* [BRIEF 1]
Please set down, word for word, the part of the post on data dumpster fires below that starts at "Garbage In, Garbage" and ends at "next) use case.".
* [BRIEF 2]
Render this sentence from the post on data dumpster fires below into Spanish: "We like to be pragmatic about data structures."
* [BRIEF 3]
List every consequence of a data trash pile that the post on data dumpster fires below names in its bulleted list.

* [EXCERPT PROVIDED]

■ ■ ■ ■

Avoiding (or Fixing) a Data Dumpster Fire

Avoiding (or Fixing) a Data Dumpster Fire
Photo by Rose Pineau / Unsplash

🟧
🟥 🟧

Garbage In, Garbage Out

You know the saying.

When you use data in your organization—for anything from reporting, analytics, automation, etc.⁠—you run the risk of building a giant trash pile. This isn’t your fault. Sometimes it just happens as the sources of data grow and as the business requirements change.

But, we’ve seen the consequences, and they can be severe:

  • Employees performing duplicate data entry
  • Executives arguing over the provenance of the data
  • Data products that don’t deliver on the AI hype

To get past these barriers, it is important to recognize that your data ecosystem will evolve as your organization’s needs change. Then, you can focus on laying a solid foundation for your current (or next) use case.

🟨
🟧 🟨
🟥 🟧 🟨

An Example

I’ll explain our framework below, but first a small example.

One of our clients recently wanted to record expenses for events. Ultimately they were interested in seeing how close the cost of each event was to the initial budget. The existing solution had expense records with an estimated and actual cost. This makes sense data-wise, but the challenge was that entering the actual cost for an expense required finding the initial estimate record, which was difficult. Instead, we set them up with a single data entry source where each expense was either an estimate or an actual.

We like to be pragmatic about data structures. This isn’t a perfect solution and there are definitely other ways to do it. You might argue that this design is insufficient because it doesn’t allow the client to drill down and see which items caused the event to go over or under. But, it is also important to remember that linking the expenses to their estimates would be difficult for the employees to maintain and extremely uncertain with an automated solution. Likely to lead to a data garbage pile.

Instead, our goal is to set up a foundation so that clients can build and iterate. Now the client is able to easily enter expenses and calculate overall accuracy. Additionally, they are set up to automate expense entry in the future with AI by collecting data from receipts without worrying about matching specific expense records.

🟦
🟩 🟦
🟨 🟩 🟦
🟧 🟨 🟩 🟦
🟥 🟧 🟨 🟩 🟦

The Data Product Pyramid

Years ago I wrote about the data product pyramid, which is a framework for understanding how data products are built. The idea is that “higher-level” outcomes—stuff like workflow automation and decision support—require a solid base layer of robust data without major gaps, inconsistent sources, and data entry errors.

When we work with clients, we emphasize the importance of continuing to check the base and expanding incrementally. Raw data are at the base because they are the least refined. Each successive level builds off of the previous in a data hierarchy of needs. This stable foundation is even more pressing as organizations try to embed AI into their processes, as these tools rely on clean and consistent inputs to produce value.

Our approach is not one-size-fits-all. Avoiding (or fixing) a data dumpster fire involves understanding where each client is headed and what they have as their current foundation. We use the data product pyramid to guide our discovery. From there, we can work together to build a great product or tool, one layer at a time.

🟪
🟦 🟪
🟩 🟦 🟪
🟨 🟩 🟦 🟪
🟧 🟨 🟩 🟦 🟪
🟥 🟧 🟨 🟩 🟦 🟪

■ ■ ■ ■

* [INFORMATION SHOWN]
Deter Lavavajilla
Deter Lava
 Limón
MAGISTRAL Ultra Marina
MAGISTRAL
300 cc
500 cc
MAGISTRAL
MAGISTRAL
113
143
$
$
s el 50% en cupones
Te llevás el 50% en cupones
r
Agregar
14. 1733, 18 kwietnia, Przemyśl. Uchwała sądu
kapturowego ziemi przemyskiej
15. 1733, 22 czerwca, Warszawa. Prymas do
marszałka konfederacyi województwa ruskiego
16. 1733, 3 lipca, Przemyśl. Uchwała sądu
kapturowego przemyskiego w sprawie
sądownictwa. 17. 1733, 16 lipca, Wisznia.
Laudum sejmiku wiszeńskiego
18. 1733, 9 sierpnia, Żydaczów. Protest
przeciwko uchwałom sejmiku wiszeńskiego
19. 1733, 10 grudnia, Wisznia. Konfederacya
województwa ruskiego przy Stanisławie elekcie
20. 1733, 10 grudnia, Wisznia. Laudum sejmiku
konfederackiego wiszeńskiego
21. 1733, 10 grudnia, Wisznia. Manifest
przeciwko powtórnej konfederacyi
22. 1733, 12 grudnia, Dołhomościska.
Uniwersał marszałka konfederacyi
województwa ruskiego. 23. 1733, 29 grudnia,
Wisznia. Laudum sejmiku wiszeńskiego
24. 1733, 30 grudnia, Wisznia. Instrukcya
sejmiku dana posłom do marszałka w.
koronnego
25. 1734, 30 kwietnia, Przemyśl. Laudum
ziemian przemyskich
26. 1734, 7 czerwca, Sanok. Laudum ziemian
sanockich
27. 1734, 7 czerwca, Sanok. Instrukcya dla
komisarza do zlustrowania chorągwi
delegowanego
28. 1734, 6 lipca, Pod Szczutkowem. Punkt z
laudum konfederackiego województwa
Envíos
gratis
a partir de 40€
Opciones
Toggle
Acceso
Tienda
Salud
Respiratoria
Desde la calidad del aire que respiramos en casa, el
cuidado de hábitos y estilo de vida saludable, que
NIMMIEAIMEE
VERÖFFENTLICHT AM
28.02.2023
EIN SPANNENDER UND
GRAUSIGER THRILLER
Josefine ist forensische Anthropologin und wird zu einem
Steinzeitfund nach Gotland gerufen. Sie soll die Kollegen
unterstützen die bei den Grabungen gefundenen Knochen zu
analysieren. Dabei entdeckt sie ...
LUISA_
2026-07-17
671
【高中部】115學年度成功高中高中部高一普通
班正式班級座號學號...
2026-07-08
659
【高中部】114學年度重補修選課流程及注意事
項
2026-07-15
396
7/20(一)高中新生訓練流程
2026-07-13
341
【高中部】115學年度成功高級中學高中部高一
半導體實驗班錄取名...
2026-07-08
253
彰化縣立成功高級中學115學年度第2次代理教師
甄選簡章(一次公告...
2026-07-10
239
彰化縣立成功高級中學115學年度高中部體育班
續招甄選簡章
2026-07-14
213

■ ■ ■ ■

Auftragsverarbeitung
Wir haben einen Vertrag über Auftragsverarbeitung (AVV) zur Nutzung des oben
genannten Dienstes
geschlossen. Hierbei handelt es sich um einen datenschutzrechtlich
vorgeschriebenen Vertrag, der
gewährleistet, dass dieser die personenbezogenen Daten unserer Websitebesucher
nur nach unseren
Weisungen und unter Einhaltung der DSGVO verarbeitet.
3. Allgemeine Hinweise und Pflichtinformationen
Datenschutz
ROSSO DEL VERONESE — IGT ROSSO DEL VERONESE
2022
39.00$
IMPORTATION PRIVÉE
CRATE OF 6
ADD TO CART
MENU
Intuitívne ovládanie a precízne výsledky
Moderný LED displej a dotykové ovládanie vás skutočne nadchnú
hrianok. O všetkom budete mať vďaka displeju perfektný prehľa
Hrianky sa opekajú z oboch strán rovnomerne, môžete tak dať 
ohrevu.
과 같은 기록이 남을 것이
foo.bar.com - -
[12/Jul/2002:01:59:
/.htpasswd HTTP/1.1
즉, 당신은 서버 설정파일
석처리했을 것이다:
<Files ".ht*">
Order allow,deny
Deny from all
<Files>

■ ■ ■ ■

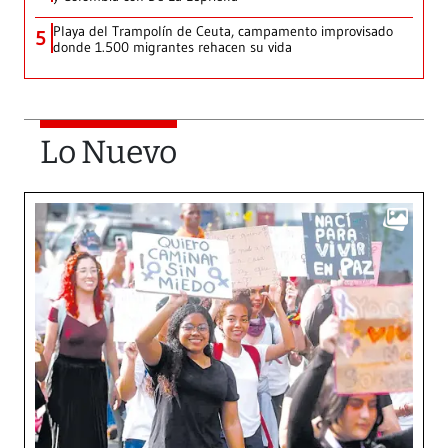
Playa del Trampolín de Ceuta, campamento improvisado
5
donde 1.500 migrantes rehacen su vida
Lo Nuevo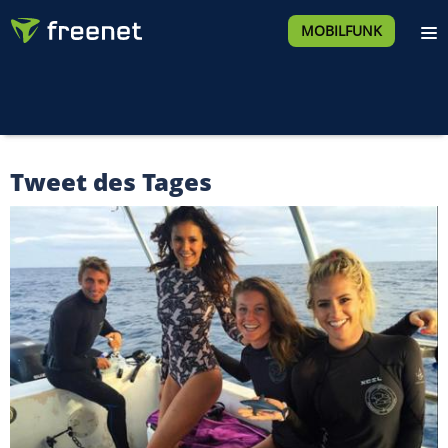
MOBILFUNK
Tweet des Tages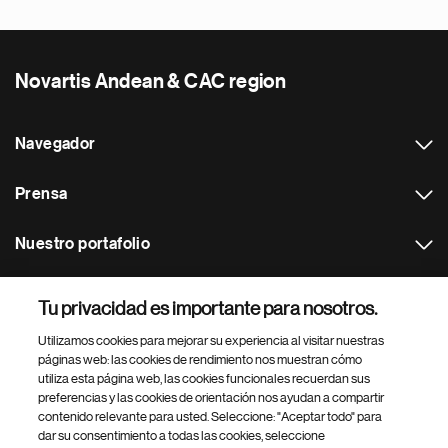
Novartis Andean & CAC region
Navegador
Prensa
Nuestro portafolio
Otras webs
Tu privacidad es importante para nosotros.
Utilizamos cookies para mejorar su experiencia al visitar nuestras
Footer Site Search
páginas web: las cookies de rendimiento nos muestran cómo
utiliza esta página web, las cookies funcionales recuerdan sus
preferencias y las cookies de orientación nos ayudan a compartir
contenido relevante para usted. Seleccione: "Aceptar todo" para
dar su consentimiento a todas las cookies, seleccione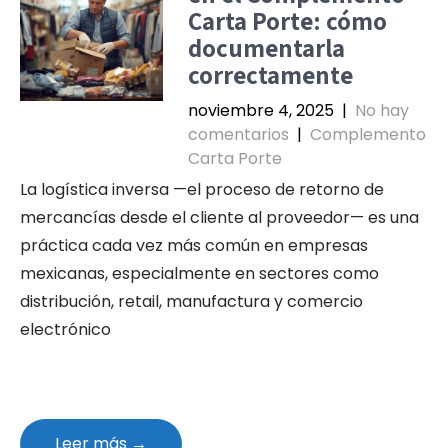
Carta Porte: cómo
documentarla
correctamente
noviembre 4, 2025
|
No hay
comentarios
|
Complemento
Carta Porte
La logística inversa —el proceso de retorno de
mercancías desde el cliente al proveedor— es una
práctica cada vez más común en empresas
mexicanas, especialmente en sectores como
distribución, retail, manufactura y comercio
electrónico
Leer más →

■ ■ ■ ■

* [ANSWER SPACE 1]
Garbage In, Garbage Out

You know the saying.

When you use data in your organization—for anything from reporting, analytics, automation, etc.⁠—you run the risk of building a giant trash pile. This isn’t your fault. Sometimes it just happens as the sources of data grow and as the business requirements change.

But, we’ve seen the consequences, and they can be severe:

  • Employees performing duplicate data entry
  • Executives arguing over the provenance of the data
  • Data products that don’t deliver on the AI hype

To get past these barriers, it is important to recognize that your data ecosystem will evolve as your organization’s needs change. Then, you can focus on laying a solid foundation for your current (or next) use case.

* [ANSWER SPACE 2]
Nos gusta ser pragmáticos con respecto a las estructuras de datos.

* [ANSWER SPACE 3]
- Employees performing duplicate data entry
- Executives arguing over the provenance of the data
- Data products that don’t deliver on the AI hype